The Nvidia SCADA scheme is ushering in GPU-controlled storage IO for AI inferencing workloads that will be faster than GPUDirect for small block transfers.
SCADA is an Nvidia term in a “Storage-Next” architecture. It stands for Scaled Accelerated Data Access and is a storage data IO scheme in which the GPUs in a GPU server directly initiate and control storage IO. This contrasts with GPUDirect, Nvidia’s existing protocol for speeding storage IO. Originally, GPUs were treated as ancillary accelerators by an x86 server that controlled the flow of data to and from them. It owned both the control path and the data path for the IO. GPUDirect took the data path away from the x86 CPU and enabled direct GPU memory-to-storage data transfer using RDMA to NVMe drives. The CPU still owned the control path. SCADA takes the control path away from the CPU as well.
AI training typically needs bulk data transfers and the control path time of the transfer is comparatively small. AI inferencing needs small block IOs, less than 4 KB, and the control path time of each transfer is relatively large. Nvidia research, downloadable here, found that having GPUs initiate such transfers would take less time and speed inferencing. SCADA is the result and an Nvidia FMS 2025 paper, “Advancing Memory and Storage Architectures for Next-Gen AI Workloads,” discusses it.
Nvidia is working with storage ecosystem partners to productize SCADA-using SSDs and controllers.
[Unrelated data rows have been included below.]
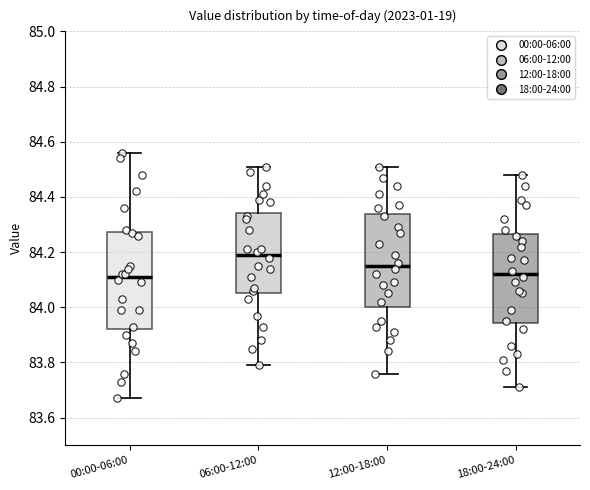

Reading left to right, transcribe this box plot: for each box, give where its median line is, the range the box spans, and where its two whiskers end, as read against the y-axis. The values are not printed on the chart, so give them approximately, as read against the axis.

00:00-06:00: median 84.12, box 83.92 to 84.28, whiskers 83.68 to 84.56
06:00-12:00: median 84.20, box 84.06 to 84.34, whiskers 83.80 to 84.52
12:00-18:00: median 84.16, box 84.00 to 84.34, whiskers 83.76 to 84.52
18:00-24:00: median 84.12, box 83.94 to 84.26, whiskers 83.72 to 84.48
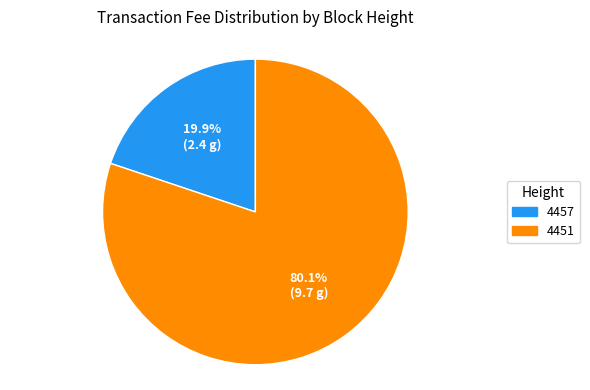

The 4451 slice represents 80% of the pie. True or false?

True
Marvell makes SSD controllers, and a blog by Chander Chadha, its Director of Marketing for Flash Storage Products, says: “The AI infrastructure need is prompting storage companies to develop SSDs, controllers, NAND and other technologies fine-tuned to support GPUs – with an emphasis on higher IOPS (input/output operations per second) for AI inference – that will be fundamentally different from those for CPU-connected drives where latency and capacity are the bigger focus points.”
Chadha says: “The GPU initiates storage transactions within the SCADA framework which is built around memory semantics,” meaning load and store requests to which the SSD controller has to respond.
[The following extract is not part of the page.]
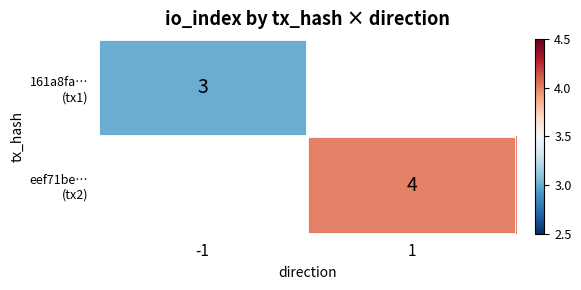

Is the value of eef71be… (tx2) at 1 greater than the value of 161a8fa… (tx1) at 1?

No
He says current SSDs cannot respond fast enough, in IOPS terms, “for data sets smaller than 4KB which results in an underutilized PCIe bus, leading to the GPU starving for data and wasting cycles.” The GPUs could need such data to sustain more than 1,000 parallel threads in inferencing workloads. AI training with CPU-initiated transfers needs fewer. Chadha says: “The number of GPU parallel threads is much lower – tens versus thousands – and data sets are larger in size.”
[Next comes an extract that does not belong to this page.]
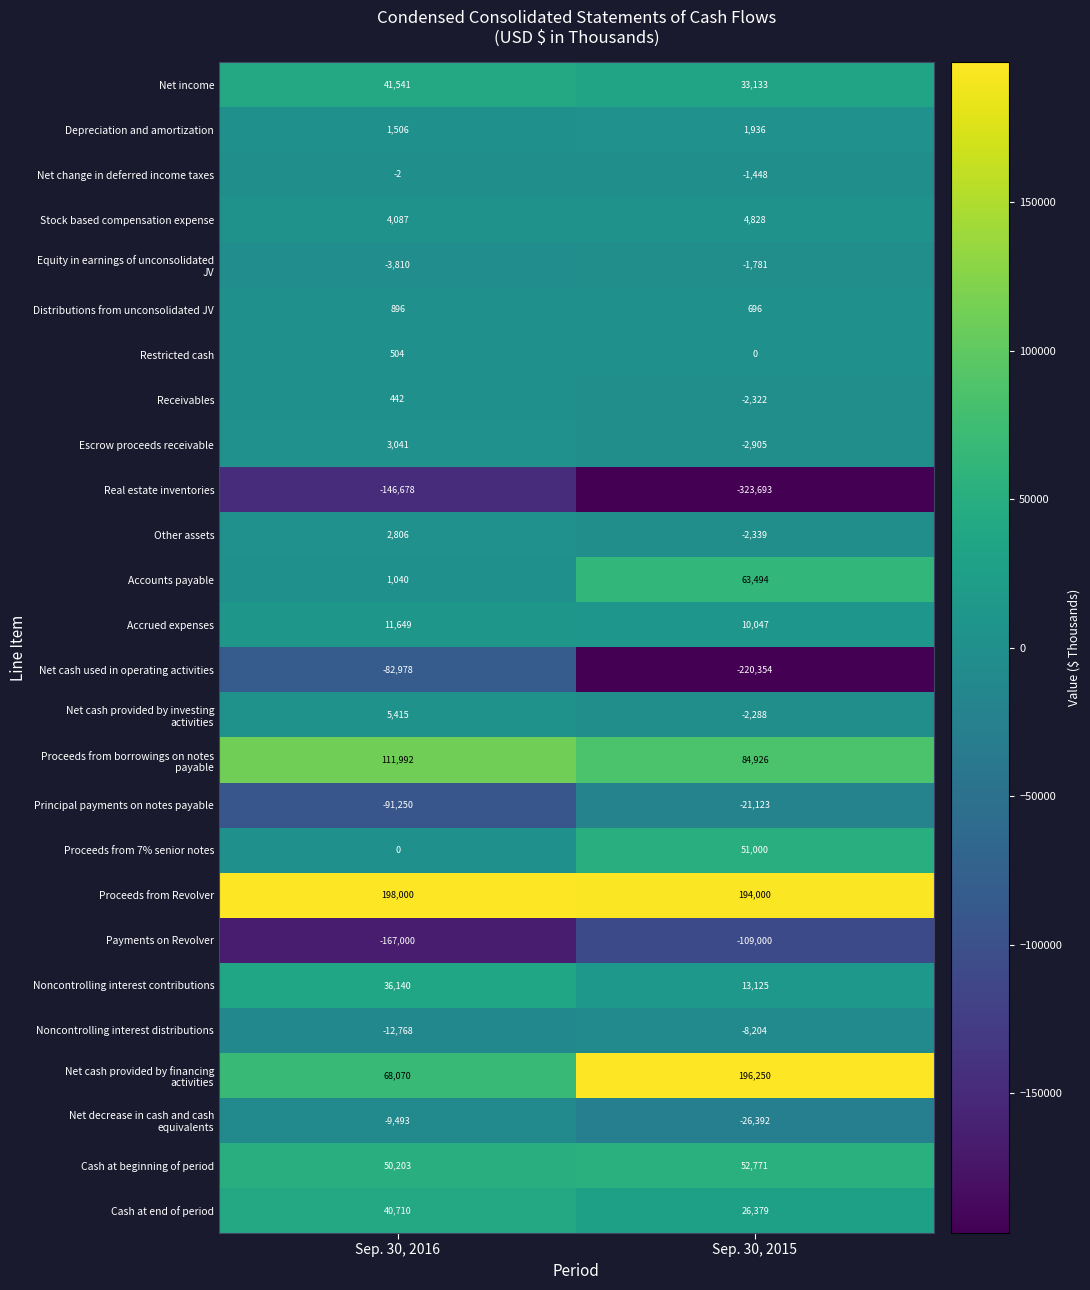

Which series changed the most between Sep. 30, 2016 and Sep. 30, 2015?

Real estate inventories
Faster PCIe buses, such as PCIe 6 and 7, will help, but SSD controllers also need updating with SCADA accelerator functions and “optimal error correction schemes for smaller payloads.”
Chadha sees SSDs emerging with controllers that can handle both types of workload, “capable of handling both PCIe and Ethernet traffic.” We should also, he says, “expect to see future work on interfacing with high bandwidth flash memory or CXL networks.”
Micron
NAND and SSD supplier Micron is also active in SCADA development. It has a PCIe Gen 6 SSD, the 9650, with “optimization for small-block operations.” The 7.68 TB model delivers up to 5.4 million random read IOPS. Micron demonstrated 44 of them delivering 230 million IOPS using the SCADA programming model at SC25.
The setup used these SSDs connected to Broadcom PEX90000 PCIe Gen 6 switches inside an H3 Platform Falcon 6048 PCIe Gen 6 server. This contained three Nvidia H100 PCIe Gen 5 GPUs.
Micron says the system “demonstrates linear scaling from 1 to 44 SSDs.” We see that the demo’s 230 million maximum IOPS number is quite close to the theoretical maximum of 44 drives’ aggregated individual 5.4 million random read IOPS; 237.6 million.
It concludes: “Combined with PCIe Gen6, high-performance SSDs, this [SCADA] architecture enables real-time data access for workloads like vector databases, graph neural networks and large-scale inference pipelines.”
Bootnote
The SCADA acronym has traditionally been used for Supervisory Control and Data Acquisition, referring to the telemetry world. Nvidia’s usage is different but analogous.